__Task brief__: When you find the word "read" in a line of the entries, please copy the whole line.

=== Provided records ===

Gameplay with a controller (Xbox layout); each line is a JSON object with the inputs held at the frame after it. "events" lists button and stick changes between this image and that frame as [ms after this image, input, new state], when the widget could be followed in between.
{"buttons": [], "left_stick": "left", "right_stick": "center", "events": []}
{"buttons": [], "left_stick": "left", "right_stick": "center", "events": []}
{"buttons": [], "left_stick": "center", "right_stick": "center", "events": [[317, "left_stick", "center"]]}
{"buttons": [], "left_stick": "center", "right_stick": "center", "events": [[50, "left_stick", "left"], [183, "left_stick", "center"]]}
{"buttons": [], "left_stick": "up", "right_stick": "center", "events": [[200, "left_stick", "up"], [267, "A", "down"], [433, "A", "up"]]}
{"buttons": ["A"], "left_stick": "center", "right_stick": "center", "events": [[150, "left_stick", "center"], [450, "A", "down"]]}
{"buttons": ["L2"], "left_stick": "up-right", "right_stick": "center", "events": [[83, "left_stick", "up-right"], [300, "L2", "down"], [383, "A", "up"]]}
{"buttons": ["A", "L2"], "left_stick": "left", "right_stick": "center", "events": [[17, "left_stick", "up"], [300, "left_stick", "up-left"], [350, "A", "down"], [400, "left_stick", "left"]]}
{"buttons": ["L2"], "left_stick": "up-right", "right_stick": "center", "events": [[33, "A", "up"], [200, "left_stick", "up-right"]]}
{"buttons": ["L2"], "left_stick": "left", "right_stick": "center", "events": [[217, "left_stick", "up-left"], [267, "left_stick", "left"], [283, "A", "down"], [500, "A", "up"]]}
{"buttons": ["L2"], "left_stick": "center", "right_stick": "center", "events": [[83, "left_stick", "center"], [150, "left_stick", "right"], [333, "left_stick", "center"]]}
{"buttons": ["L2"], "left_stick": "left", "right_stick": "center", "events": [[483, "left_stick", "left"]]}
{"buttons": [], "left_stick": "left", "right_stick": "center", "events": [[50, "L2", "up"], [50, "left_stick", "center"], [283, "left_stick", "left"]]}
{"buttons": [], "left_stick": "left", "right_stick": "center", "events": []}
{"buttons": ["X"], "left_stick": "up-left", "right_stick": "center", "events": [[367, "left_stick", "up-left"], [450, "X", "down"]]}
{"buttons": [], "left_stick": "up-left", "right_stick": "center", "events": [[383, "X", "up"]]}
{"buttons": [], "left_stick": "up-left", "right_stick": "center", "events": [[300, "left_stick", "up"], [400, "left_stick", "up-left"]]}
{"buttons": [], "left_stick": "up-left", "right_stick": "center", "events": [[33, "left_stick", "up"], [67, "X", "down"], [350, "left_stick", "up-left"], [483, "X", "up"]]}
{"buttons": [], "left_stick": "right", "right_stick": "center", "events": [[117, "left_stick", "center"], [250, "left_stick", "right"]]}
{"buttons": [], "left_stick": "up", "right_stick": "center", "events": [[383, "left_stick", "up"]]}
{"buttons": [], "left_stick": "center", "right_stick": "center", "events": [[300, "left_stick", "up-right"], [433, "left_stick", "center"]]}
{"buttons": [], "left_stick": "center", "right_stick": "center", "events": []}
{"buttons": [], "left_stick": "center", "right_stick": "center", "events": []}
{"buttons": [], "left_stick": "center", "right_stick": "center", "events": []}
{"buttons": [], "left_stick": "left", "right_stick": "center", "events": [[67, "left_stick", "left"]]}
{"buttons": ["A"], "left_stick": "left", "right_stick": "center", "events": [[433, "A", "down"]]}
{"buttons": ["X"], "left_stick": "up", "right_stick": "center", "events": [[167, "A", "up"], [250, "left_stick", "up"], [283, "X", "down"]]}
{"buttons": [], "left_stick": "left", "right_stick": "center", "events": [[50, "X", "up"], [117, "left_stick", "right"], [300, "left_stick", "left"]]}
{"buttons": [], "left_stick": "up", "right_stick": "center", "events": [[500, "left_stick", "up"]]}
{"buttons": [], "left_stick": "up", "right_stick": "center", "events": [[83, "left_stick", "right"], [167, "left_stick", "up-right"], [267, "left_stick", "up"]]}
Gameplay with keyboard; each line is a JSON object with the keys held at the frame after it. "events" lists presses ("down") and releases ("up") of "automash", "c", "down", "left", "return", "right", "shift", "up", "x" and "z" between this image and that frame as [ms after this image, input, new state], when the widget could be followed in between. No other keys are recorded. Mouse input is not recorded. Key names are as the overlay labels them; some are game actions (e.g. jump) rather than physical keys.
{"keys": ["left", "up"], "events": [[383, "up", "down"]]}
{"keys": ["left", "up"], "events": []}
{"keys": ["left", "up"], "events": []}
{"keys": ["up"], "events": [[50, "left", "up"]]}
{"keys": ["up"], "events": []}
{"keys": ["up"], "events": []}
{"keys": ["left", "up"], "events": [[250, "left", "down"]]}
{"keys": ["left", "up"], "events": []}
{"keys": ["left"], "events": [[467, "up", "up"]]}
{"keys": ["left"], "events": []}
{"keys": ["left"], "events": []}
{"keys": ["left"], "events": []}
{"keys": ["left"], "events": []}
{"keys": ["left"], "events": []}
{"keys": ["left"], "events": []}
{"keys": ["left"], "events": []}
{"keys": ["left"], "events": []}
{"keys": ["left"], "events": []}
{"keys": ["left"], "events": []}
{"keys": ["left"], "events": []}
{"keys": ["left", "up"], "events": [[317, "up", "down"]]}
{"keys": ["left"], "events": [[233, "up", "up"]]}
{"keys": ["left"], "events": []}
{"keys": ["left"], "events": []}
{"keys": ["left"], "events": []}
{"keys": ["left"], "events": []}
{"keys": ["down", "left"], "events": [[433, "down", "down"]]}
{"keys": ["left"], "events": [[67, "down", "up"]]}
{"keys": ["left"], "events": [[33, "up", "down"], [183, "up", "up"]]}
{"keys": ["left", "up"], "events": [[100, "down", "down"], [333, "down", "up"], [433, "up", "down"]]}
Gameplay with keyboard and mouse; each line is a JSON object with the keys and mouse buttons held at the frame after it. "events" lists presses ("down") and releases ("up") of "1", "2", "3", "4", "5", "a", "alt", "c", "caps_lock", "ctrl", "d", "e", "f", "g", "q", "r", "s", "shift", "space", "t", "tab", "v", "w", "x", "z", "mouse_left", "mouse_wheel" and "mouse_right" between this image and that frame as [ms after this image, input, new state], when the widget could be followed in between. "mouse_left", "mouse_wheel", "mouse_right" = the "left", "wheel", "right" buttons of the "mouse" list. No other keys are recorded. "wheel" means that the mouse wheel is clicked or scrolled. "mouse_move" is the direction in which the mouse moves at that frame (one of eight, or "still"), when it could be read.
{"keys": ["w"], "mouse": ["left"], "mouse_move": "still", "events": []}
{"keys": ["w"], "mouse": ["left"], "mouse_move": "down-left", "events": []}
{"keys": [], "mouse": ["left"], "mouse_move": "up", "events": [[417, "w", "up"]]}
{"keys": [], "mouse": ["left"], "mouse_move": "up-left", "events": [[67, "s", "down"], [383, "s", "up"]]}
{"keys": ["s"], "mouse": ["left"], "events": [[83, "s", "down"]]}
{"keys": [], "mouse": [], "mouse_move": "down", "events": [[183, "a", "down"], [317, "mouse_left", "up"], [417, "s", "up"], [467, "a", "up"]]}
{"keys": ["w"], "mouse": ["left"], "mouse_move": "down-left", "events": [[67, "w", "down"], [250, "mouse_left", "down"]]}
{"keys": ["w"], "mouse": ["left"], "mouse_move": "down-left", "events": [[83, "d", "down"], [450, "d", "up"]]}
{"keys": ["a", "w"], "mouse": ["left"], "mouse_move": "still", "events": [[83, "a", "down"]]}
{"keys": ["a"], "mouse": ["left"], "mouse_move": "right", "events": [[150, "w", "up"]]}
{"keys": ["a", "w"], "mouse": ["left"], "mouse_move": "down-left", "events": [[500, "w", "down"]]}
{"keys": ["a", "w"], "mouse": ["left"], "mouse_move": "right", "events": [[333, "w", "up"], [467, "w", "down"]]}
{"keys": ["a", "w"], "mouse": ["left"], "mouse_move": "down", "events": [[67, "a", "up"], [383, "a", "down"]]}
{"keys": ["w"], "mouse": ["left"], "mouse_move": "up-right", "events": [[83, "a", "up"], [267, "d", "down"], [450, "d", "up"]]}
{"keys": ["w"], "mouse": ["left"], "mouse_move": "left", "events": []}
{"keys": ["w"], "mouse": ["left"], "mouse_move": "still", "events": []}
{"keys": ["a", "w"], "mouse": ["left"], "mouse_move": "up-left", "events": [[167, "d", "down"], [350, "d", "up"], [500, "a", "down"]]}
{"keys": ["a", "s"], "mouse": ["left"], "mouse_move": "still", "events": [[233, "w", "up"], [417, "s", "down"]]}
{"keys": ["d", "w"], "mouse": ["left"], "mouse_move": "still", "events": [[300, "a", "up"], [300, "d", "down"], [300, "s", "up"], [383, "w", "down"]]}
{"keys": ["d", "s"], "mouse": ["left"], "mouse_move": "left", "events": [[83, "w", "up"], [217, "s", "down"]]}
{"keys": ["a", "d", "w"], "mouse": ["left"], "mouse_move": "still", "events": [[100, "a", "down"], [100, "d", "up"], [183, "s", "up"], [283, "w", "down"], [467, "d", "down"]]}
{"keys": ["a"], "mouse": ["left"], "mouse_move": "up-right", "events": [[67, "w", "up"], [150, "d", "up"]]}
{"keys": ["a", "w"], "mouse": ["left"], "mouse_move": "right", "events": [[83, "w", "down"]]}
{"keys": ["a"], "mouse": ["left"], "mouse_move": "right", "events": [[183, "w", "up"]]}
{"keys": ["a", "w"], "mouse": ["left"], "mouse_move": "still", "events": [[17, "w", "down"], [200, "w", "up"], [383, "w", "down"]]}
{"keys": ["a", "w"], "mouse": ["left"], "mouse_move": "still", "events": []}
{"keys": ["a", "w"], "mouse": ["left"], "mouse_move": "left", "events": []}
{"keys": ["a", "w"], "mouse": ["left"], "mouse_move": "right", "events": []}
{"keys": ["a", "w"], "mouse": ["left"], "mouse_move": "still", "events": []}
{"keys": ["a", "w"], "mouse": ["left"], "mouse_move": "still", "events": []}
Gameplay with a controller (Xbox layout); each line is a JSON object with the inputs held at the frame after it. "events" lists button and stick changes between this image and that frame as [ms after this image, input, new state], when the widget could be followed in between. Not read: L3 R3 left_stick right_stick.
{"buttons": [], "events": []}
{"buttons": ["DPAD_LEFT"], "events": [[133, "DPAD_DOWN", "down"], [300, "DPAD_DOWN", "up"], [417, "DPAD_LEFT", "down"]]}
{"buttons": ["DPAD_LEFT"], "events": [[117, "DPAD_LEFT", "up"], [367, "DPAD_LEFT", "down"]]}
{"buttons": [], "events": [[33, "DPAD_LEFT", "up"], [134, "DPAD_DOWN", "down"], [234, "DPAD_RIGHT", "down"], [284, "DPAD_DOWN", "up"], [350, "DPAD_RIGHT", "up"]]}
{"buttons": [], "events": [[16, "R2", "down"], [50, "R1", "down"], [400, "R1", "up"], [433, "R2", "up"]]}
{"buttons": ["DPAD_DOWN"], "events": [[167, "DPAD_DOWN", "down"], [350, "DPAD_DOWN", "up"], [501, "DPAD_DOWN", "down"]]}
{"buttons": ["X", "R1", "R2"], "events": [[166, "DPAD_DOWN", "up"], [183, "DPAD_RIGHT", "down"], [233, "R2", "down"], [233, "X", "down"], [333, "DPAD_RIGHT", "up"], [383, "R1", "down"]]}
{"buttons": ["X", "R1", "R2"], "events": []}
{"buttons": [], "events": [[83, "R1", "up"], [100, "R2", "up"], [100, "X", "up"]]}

===

__Response__:
Gameplay with keyboard and mouse; each line is a JSON object with the keys and mouse buttons held at the frame after it. "events" lists presses ("down") and releases ("up") of "1", "2", "3", "4", "5", "a", "alt", "c", "caps_lock", "ctrl", "d", "e", "f", "g", "q", "r", "s", "shift", "space", "t", "tab", "v", "w", "x", "z", "mouse_left", "mouse_wheel" and "mouse_right" between this image and that frame as [ms after this image, input, new state], when the widget could be followed in between. "mouse_left", "mouse_wheel", "mouse_right" = the "left", "wheel", "right" buttons of the "mouse" list. No other keys are recorded. "wheel" means that the mouse wheel is clicked or scrolled. "mouse_move" is the direction in which the mouse moves at that frame (one of eight, or "still"), when it could be read.
Gameplay with a controller (Xbox layout); each line is a JSON object with the inputs held at the frame after it. "events" lists button and stick changes between this image and that frame as [ms after this image, input, new state], when the widget could be followed in between. Not read: L3 R3 left_stick right_stick.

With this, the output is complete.